2. (Amended) The tool according to claim 1, wherein the insert or inset determines or contributes to the hot gas geometry of the blade of the turbine blade.

3. (Amended) The tool according to claim 1, wherein at least two inserts or insets are constituted in opposed tool blocks, such that when assembled they form, for determining the geometry of the blade, a cylindrical insertion unit which is rotatable around its longitudinal axis in the tool blocks for setting the attack angle of the blade and which can be fixed in different rotation positions.

4. (Amended) The tool according to claim 1, wherein the rotatable insert or inset can be fixed in rotation positions which respectively differ by about 0.25-0.5.degree..
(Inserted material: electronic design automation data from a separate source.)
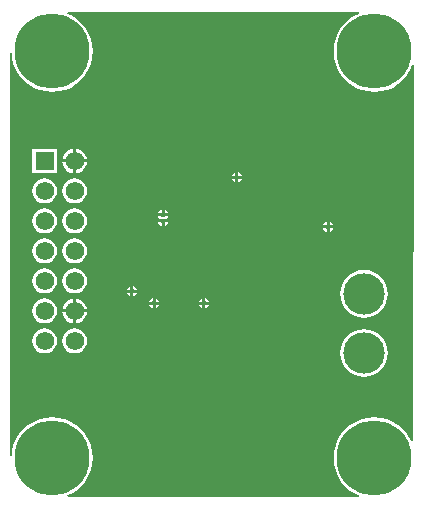
<source format=gbl>
%FSLAX24Y24*%
%MOIN*%
%SFA1B1*%

%IPPOS*%
%ADD20C,0.250000*%
%ADD21C,0.137800*%
%ADD22C,0.062000*%
%ADD23R,0.062000X0.062000*%
%ADD24C,0.015000*%
%LNpcb-1*%
%LPD*%
G36*
X21275Y23850D02*
X21170Y23807D01*
X20989Y23696*
X20827Y23558*
X20689Y23396*
X20578Y23215*
X20497Y23018*
X20447Y22812*
X20431Y22600*
X20447Y22388*
X20497Y22182*
X20578Y21985*
X20689Y21804*
X20827Y21642*
X20989Y21504*
X21170Y21393*
X21367Y21312*
X21573Y21263*
X21785Y21246*
X21997Y21263*
X22203Y21312*
X22400Y21393*
X22581Y21504*
X22743Y21642*
X22881Y21804*
X22992Y21985*
X23063Y22157*
X23113Y22147*
X23066Y9614*
X23017Y9604*
X22992Y9665*
X22881Y9846*
X22743Y10008*
X22581Y10146*
X22400Y10257*
X22203Y10338*
X21997Y10388*
X21785Y10404*
X21573Y10388*
X21367Y10338*
X21170Y10257*
X20989Y10146*
X20827Y10008*
X20689Y9846*
X20578Y9665*
X20497Y9468*
X20447Y9262*
X20431Y9050*
X20447Y8838*
X20497Y8632*
X20578Y8435*
X20689Y8254*
X20827Y8092*
X20989Y7954*
X21170Y7843*
X21275Y7800*
X21265Y7750*
X11570*
X11560Y7800*
X11665Y7843*
X11846Y7954*
X12008Y8092*
X12146Y8254*
X12257Y8435*
X12338Y8632*
X12387Y8838*
X12404Y9050*
X12387Y9262*
X12338Y9468*
X12257Y9665*
X12146Y9846*
X12008Y10008*
X11846Y10146*
X11665Y10257*
X11468Y10338*
X11262Y10388*
X11050Y10404*
X10838Y10388*
X10632Y10338*
X10435Y10257*
X10254Y10146*
X10092Y10008*
X9954Y9846*
X9843Y9665*
X9762Y9468*
X9712Y9262*
X9700Y9103*
X9650Y9105*
Y22545*
X9700Y22547*
X9712Y22388*
X9762Y22182*
X9843Y21985*
X9954Y21804*
X10092Y21642*
X10254Y21504*
X10435Y21393*
X10632Y21312*
X10838Y21263*
X11050Y21246*
X11262Y21263*
X11468Y21312*
X11665Y21393*
X11846Y21504*
X12008Y21642*
X12146Y21804*
X12257Y21985*
X12338Y22182*
X12387Y22388*
X12404Y22600*
X12387Y22812*
X12338Y23018*
X12257Y23215*
X12146Y23396*
X12008Y23558*
X11846Y23696*
X11665Y23807*
X11560Y23850*
X11570Y23900*
X21265*
X21275Y23850*
G37*
%LNpcb-2*%
%LPC*%
G36*
X16050Y14368D02*
X16032Y14365D01*
X15974Y14326*
X15935Y14268*
X15932Y14250*
X16050*
Y14368*
G37*
G36*
X16150D02*
Y14250D01*
X16268*
X16265Y14268*
X16226Y14326*
X16168Y14365*
X16150Y14368*
G37*
G36*
X14500D02*
Y14250D01*
X14618*
X14615Y14268*
X14576Y14326*
X14518Y14365*
X14500Y14368*
G37*
G36*
X16268Y14150D02*
X16150D01*
Y14032*
X16168Y14035*
X16226Y14074*
X16265Y14132*
X16268Y14150*
G37*
G36*
X14400Y14368D02*
X14382Y14365D01*
X14324Y14326*
X14285Y14268*
X14282Y14250*
X14400*
Y14368*
G37*
G36*
X13650Y14550D02*
X13532D01*
X13535Y14532*
X13574Y14474*
X13632Y14435*
X13650Y14432*
Y14550*
G37*
G36*
Y14768D02*
X13632Y14765D01*
X13574Y14726*
X13535Y14668*
X13532Y14650*
X13650*
Y14768*
G37*
G36*
X13750D02*
Y14650D01*
X13868*
X13865Y14668*
X13826Y14726*
X13768Y14765*
X13750Y14768*
G37*
G36*
X11800Y15364D02*
X11693Y15349D01*
X11593Y15308*
X11508Y15242*
X11442Y15157*
X11401Y15057*
X11386Y14950*
X11401Y14843*
X11442Y14743*
X11508Y14658*
X11593Y14592*
X11693Y14551*
X11800Y14536*
X11907Y14551*
X12007Y14592*
X12092Y14658*
X12158Y14743*
X12199Y14843*
X12214Y14950*
X12199Y15057*
X12158Y15157*
X12092Y15242*
X12007Y15308*
X11907Y15349*
X11800Y15364*
G37*
G36*
X13868Y14550D02*
X13750D01*
Y14432*
X13768Y14435*
X13826Y14474*
X13865Y14532*
X13868Y14550*
G37*
G36*
X10800Y15364D02*
X10693Y15349D01*
X10593Y15308*
X10508Y15242*
X10442Y15157*
X10401Y15057*
X10386Y14950*
X10401Y14843*
X10442Y14743*
X10508Y14658*
X10593Y14592*
X10693Y14551*
X10800Y14536*
X10907Y14551*
X11007Y14592*
X11092Y14658*
X11158Y14743*
X11199Y14843*
X11214Y14950*
X11199Y15057*
X11158Y15157*
X11092Y15242*
X11007Y15308*
X10907Y15349*
X10800Y15364*
G37*
G36*
X16050Y14150D02*
X15932D01*
X15935Y14132*
X15974Y14074*
X16032Y14035*
X16050Y14032*
Y14150*
G37*
G36*
X10800Y14364D02*
X10693Y14349D01*
X10593Y14308*
X10508Y14242*
X10442Y14157*
X10401Y14057*
X10386Y13950*
X10401Y13843*
X10442Y13743*
X10508Y13658*
X10593Y13592*
X10693Y13551*
X10800Y13536*
X10907Y13551*
X11007Y13592*
X11092Y13658*
X11158Y13743*
X11199Y13843*
X11214Y13950*
X11199Y14057*
X11158Y14157*
X11092Y14242*
X11007Y14308*
X10907Y14349*
X10800Y14364*
G37*
G36*
X11750Y13900D02*
X11393D01*
X11401Y13843*
X11442Y13743*
X11508Y13658*
X11593Y13592*
X11693Y13551*
X11750Y13543*
Y13900*
G37*
G36*
X11800Y13364D02*
X11693Y13349D01*
X11593Y13308*
X11508Y13242*
X11442Y13157*
X11401Y13057*
X11386Y12950*
X11401Y12843*
X11442Y12743*
X11508Y12658*
X11593Y12592*
X11693Y12551*
X11800Y12536*
X11907Y12551*
X12007Y12592*
X12092Y12658*
X12158Y12743*
X12199Y12843*
X12214Y12950*
X12199Y13057*
X12158Y13157*
X12092Y13242*
X12007Y13308*
X11907Y13349*
X11800Y13364*
G37*
G36*
X21450Y13343D02*
X21295Y13328D01*
X21147Y13282*
X21010Y13209*
X20889Y13111*
X20791Y12990*
X20718Y12853*
X20672Y12705*
X20657Y12550*
X20672Y12395*
X20718Y12247*
X20791Y12110*
X20889Y11989*
X21010Y11891*
X21147Y11818*
X21295Y11772*
X21450Y11757*
X21605Y11772*
X21753Y11818*
X21890Y11891*
X22011Y11989*
X22109Y12110*
X22182Y12247*
X22228Y12395*
X22243Y12550*
X22228Y12705*
X22182Y12853*
X22109Y12990*
X22011Y13111*
X21890Y13209*
X21753Y13282*
X21605Y13328*
X21450Y13343*
G37*
G36*
X10800Y13364D02*
X10693Y13349D01*
X10593Y13308*
X10508Y13242*
X10442Y13157*
X10401Y13057*
X10386Y12950*
X10401Y12843*
X10442Y12743*
X10508Y12658*
X10593Y12592*
X10693Y12551*
X10800Y12536*
X10907Y12551*
X11007Y12592*
X11092Y12658*
X11158Y12743*
X11199Y12843*
X11214Y12950*
X11199Y13057*
X11158Y13157*
X11092Y13242*
X11007Y13308*
X10907Y13349*
X10800Y13364*
G37*
G36*
X12207Y13900D02*
X11850D01*
Y13543*
X11907Y13551*
X12007Y13592*
X12092Y13658*
X12158Y13743*
X12199Y13843*
X12207Y13900*
G37*
G36*
X14400Y14150D02*
X14282D01*
X14285Y14132*
X14324Y14074*
X14382Y14035*
X14400Y14032*
Y14150*
G37*
G36*
X14618D02*
X14500D01*
Y14032*
X14518Y14035*
X14576Y14074*
X14615Y14132*
X14618Y14150*
G37*
G36*
X11850Y14357D02*
Y14000D01*
X12207*
X12199Y14057*
X12158Y14157*
X12092Y14242*
X12007Y14308*
X11907Y14349*
X11850Y14357*
G37*
G36*
X21450Y15311D02*
X21295Y15296D01*
X21147Y15251*
X21010Y15178*
X20889Y15079*
X20791Y14959*
X20718Y14822*
X20672Y14673*
X20657Y14519*
X20672Y14364*
X20718Y14215*
X20791Y14078*
X20889Y13958*
X21010Y13859*
X21147Y13786*
X21295Y13741*
X21450Y13726*
X21605Y13741*
X21753Y13786*
X21890Y13859*
X22011Y13958*
X22109Y14078*
X22182Y14215*
X22228Y14364*
X22243Y14519*
X22228Y14673*
X22182Y14822*
X22109Y14959*
X22011Y15079*
X21890Y15178*
X21753Y15251*
X21605Y15296*
X21450Y15311*
G37*
G36*
X11750Y14357D02*
X11693Y14349D01*
X11593Y14308*
X11508Y14242*
X11442Y14157*
X11401Y14057*
X11393Y14000*
X11750*
Y14357*
G37*
G36*
X10800Y16364D02*
X10693Y16349D01*
X10593Y16308*
X10508Y16242*
X10442Y16157*
X10401Y16057*
X10386Y15950*
X10401Y15843*
X10442Y15743*
X10508Y15658*
X10593Y15592*
X10693Y15551*
X10800Y15536*
X10907Y15551*
X11007Y15592*
X11092Y15658*
X11158Y15743*
X11199Y15843*
X11214Y15950*
X11199Y16057*
X11158Y16157*
X11092Y16242*
X11007Y16308*
X10907Y16349*
X10800Y16364*
G37*
G36*
X17368Y18350D02*
X17250D01*
Y18232*
X17268Y18235*
X17326Y18274*
X17365Y18332*
X17368Y18350*
G37*
G36*
X17150Y18568D02*
X17132Y18565D01*
X17074Y18526*
X17035Y18468*
X17032Y18450*
X17150*
Y18568*
G37*
G36*
Y18350D02*
X17032D01*
X17035Y18332*
X17074Y18274*
X17132Y18235*
X17150Y18232*
Y18350*
G37*
G36*
X10800Y18364D02*
X10693Y18349D01*
X10593Y18308*
X10508Y18242*
X10442Y18157*
X10401Y18057*
X10386Y17950*
X10401Y17843*
X10442Y17743*
X10508Y17658*
X10593Y17592*
X10693Y17551*
X10800Y17536*
X10907Y17551*
X11007Y17592*
X11092Y17658*
X11158Y17743*
X11199Y17843*
X11214Y17950*
X11199Y18057*
X11158Y18157*
X11092Y18242*
X11007Y18308*
X10907Y18349*
X10800Y18364*
G37*
G36*
X11800D02*
X11693Y18349D01*
X11593Y18308*
X11508Y18242*
X11442Y18157*
X11401Y18057*
X11386Y17950*
X11401Y17843*
X11442Y17743*
X11508Y17658*
X11593Y17592*
X11693Y17551*
X11800Y17536*
X11907Y17551*
X12007Y17592*
X12092Y17658*
X12158Y17743*
X12199Y17843*
X12214Y17950*
X12199Y18057*
X12158Y18157*
X12092Y18242*
X12007Y18308*
X11907Y18349*
X11800Y18364*
G37*
G36*
X17250Y18568D02*
Y18450D01*
X17368*
X17365Y18468*
X17326Y18526*
X17268Y18565*
X17250Y18568*
G37*
G36*
X11750Y19357D02*
X11693Y19349D01*
X11593Y19308*
X11508Y19242*
X11442Y19157*
X11401Y19057*
X11393Y19000*
X11750*
Y19357*
G37*
G36*
X11850D02*
Y19000D01*
X12207*
X12199Y19057*
X12158Y19157*
X12092Y19242*
X12007Y19308*
X11907Y19349*
X11850Y19357*
G37*
G36*
X12207Y18900D02*
X11850D01*
Y18543*
X11907Y18551*
X12007Y18592*
X12092Y18658*
X12158Y18743*
X12199Y18843*
X12207Y18900*
G37*
G36*
X11210Y19360D02*
X10390D01*
Y18540*
X11210*
Y19360*
G37*
G36*
X11750Y18900D02*
X11393D01*
X11401Y18843*
X11442Y18743*
X11508Y18658*
X11593Y18592*
X11693Y18551*
X11750Y18543*
Y18900*
G37*
G36*
X14800Y17318D02*
Y17200D01*
X14918*
X14915Y17218*
X14876Y17276*
X14818Y17315*
X14800Y17318*
G37*
G36*
X20200Y16700D02*
X20082D01*
X20085Y16682*
X20124Y16624*
X20182Y16585*
X20200Y16582*
Y16700*
G37*
G36*
X20418D02*
X20300D01*
Y16582*
X20318Y16585*
X20376Y16624*
X20415Y16682*
X20418Y16700*
G37*
G36*
X11800Y17364D02*
X11693Y17349D01*
X11593Y17308*
X11508Y17242*
X11442Y17157*
X11401Y17057*
X11386Y16950*
X11401Y16843*
X11442Y16743*
X11508Y16658*
X11593Y16592*
X11693Y16551*
X11800Y16536*
X11907Y16551*
X12007Y16592*
X12092Y16658*
X12158Y16743*
X12199Y16843*
X12214Y16950*
X12199Y17057*
X12158Y17157*
X12092Y17242*
X12007Y17308*
X11907Y17349*
X11800Y17364*
G37*
G36*
Y16364D02*
X11693Y16349D01*
X11593Y16308*
X11508Y16242*
X11442Y16157*
X11401Y16057*
X11386Y15950*
X11401Y15843*
X11442Y15743*
X11508Y15658*
X11593Y15592*
X11693Y15551*
X11800Y15536*
X11907Y15551*
X12007Y15592*
X12092Y15658*
X12158Y15743*
X12199Y15843*
X12214Y15950*
X12199Y16057*
X12158Y16157*
X12092Y16242*
X12007Y16308*
X11907Y16349*
X11800Y16364*
G37*
G36*
X10800Y17364D02*
X10693Y17349D01*
X10593Y17308*
X10508Y17242*
X10442Y17157*
X10401Y17057*
X10386Y16950*
X10401Y16843*
X10442Y16743*
X10508Y16658*
X10593Y16592*
X10693Y16551*
X10800Y16536*
X10907Y16551*
X11007Y16592*
X11092Y16658*
X11158Y16743*
X11199Y16843*
X11214Y16950*
X11199Y17057*
X11158Y17157*
X11092Y17242*
X11007Y17308*
X10907Y17349*
X10800Y17364*
G37*
G36*
X14700Y16900D02*
X14582D01*
X14585Y16882*
X14624Y16824*
X14682Y16785*
X14700Y16782*
Y16900*
G37*
G36*
X14918Y17100D02*
X14582D01*
X14585Y17082*
X14606Y17050*
X14585Y17018*
X14582Y17000*
X14918*
X14915Y17018*
X14894Y17050*
X14915Y17082*
X14918Y17100*
G37*
G36*
X14700Y17318D02*
X14682Y17315D01*
X14624Y17276*
X14585Y17218*
X14582Y17200*
X14700*
Y17318*
G37*
G36*
X20300Y16918D02*
Y16800D01*
X20418*
X20415Y16818*
X20376Y16876*
X20318Y16915*
X20300Y16918*
G37*
G36*
X14918Y16900D02*
X14800D01*
Y16782*
X14818Y16785*
X14876Y16824*
X14915Y16882*
X14918Y16900*
G37*
G36*
X20200Y16918D02*
X20182Y16915D01*
X20124Y16876*
X20085Y16818*
X20082Y16800*
X20200*
Y16918*
G37*
%LNpcb-3*%
%LPD*%
G54D20*
X11050Y22600D03*
X21785D03*
Y9050D03*
X11050D03*
G54D21*
X21450Y14519D03*
Y12550D03*
G54D22*
X11800Y18950D03*
Y16950D03*
Y15950D03*
X10800D03*
X11800Y14950D03*
X10800D03*
X11800Y13950D03*
X10800D03*
X11800Y12950D03*
X10800D03*
X11800Y17950D03*
X10800Y16950D03*
Y17950D03*
G54D23*
X10800Y18950D03*
G54D24*
X13100Y16150D03*
X14450Y14200D03*
X14750Y17150D03*
Y16950D03*
X13700Y14600D03*
X16100Y14200D03*
X20250Y16750D03*
M02*
</source>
5. (Amended) The tool according to claim 1, wherein the, or a further, insert or inset is arranged to be displaceable along an axis in a tool block which determines the geometry of the blade platform, such that in different displacement positions, different heights of the blade platform are produced.
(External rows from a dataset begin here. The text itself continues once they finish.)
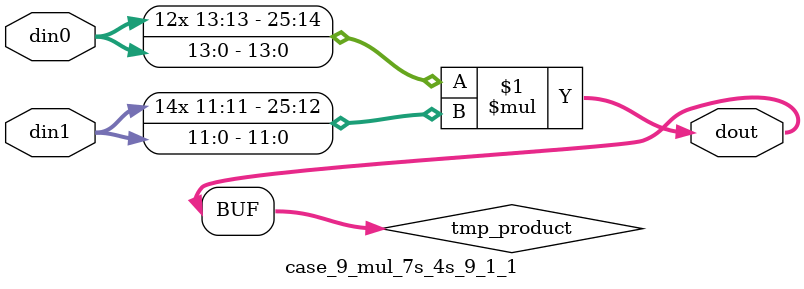
<source format=v>

`timescale 1 ns / 1 ps

 module case_9_mul_7s_4s_9_1_1(din0, din1, dout);
parameter ID = 1;
parameter NUM_STAGE = 0;
parameter din0_WIDTH = 14;
parameter din1_WIDTH = 12;
parameter dout_WIDTH = 26;

input [din0_WIDTH - 1 : 0] din0; 
input [din1_WIDTH - 1 : 0] din1; 
output [dout_WIDTH - 1 : 0] dout;

wire signed [dout_WIDTH - 1 : 0] tmp_product;



























assign tmp_product = $signed(din0) * $signed(din1);








assign dout = tmp_product;





















endmodule

</source>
6. (Amended) The tool according to claim 1, wherein adapters are provided which are insertable into interspaces arising between the insert or inset and the tool blocks and/or between several inserts or insets.

7. (Amended) The tool according to claim 1, wherein at least one insert or inset can be fixed in the different positions and/or orientations with respect to the tool block by means of securing pins which engage in corresponding recesses in the tool block.

8. (Amended) The tool according to claim 1, wherein the tool blocks include, arranged on a baseplate, a tool block for the pressure side of the blade, a tool block for the suction side of the blade, a tool block for the blade platform, and a tool block for the blade band of the turbine blade.

9. (Amended) A process for production of a shaped part for a turbine blade, comprising the steps of: assembling several tool blocks with positive engagement for formation of a cavity which gives the shape of the turbine blade; introducing liquid material into the cavity and hardened in the cavity; removing the tool blocks; using at least one tool block which receives, before the introduction of the liquid material, a rotatable or displaceable insert or inset which borders on the cavity with a surface, the insert or inset being fixed, before the introduction of the flowable material, in a position and/or orientation with respect to the at least one tool block in order to set the shape of the cavity with the selected position and/or orientation.

10. (Amended) The process according to claim 9, wherein the insert or inset is fixed in the selected position and/or orientation with respect to the tool block by means of securing pins.

11. (Amended) The process according to claim 9, wherein, before the introduction of the flowable material, adapters are inserted into interspaces arising between the insert or inset and the tool blocks and/or between several inserts or insets.

12. (Amended) The process according to claim 9 for the adjustment of the attack angle of the blade of the turbine blade on the shaped part.

13. (Amended) The process according to claim 9 for the adjustment of the height of the blade platform of the turbine blade on the shaped part.

14. (New) A tool for casting a shaped part for production of a turbine blade, comprising: a plurality of tool blocks which, when assembled with positive engagement in a predetermined manner, form a cavity for the shaped part into which flowable material can be introduced by means of one or more access apertures; wherein at least one of the tool blocks for receiving a rotatable or displaceable insert or inset which borders on the cavity with a surface and which can be fixed in different positions and/or orientations with respect to the at least one tool block, so that different cavity geometries are formed in the different positions and/or orientations of the insert or of the inset.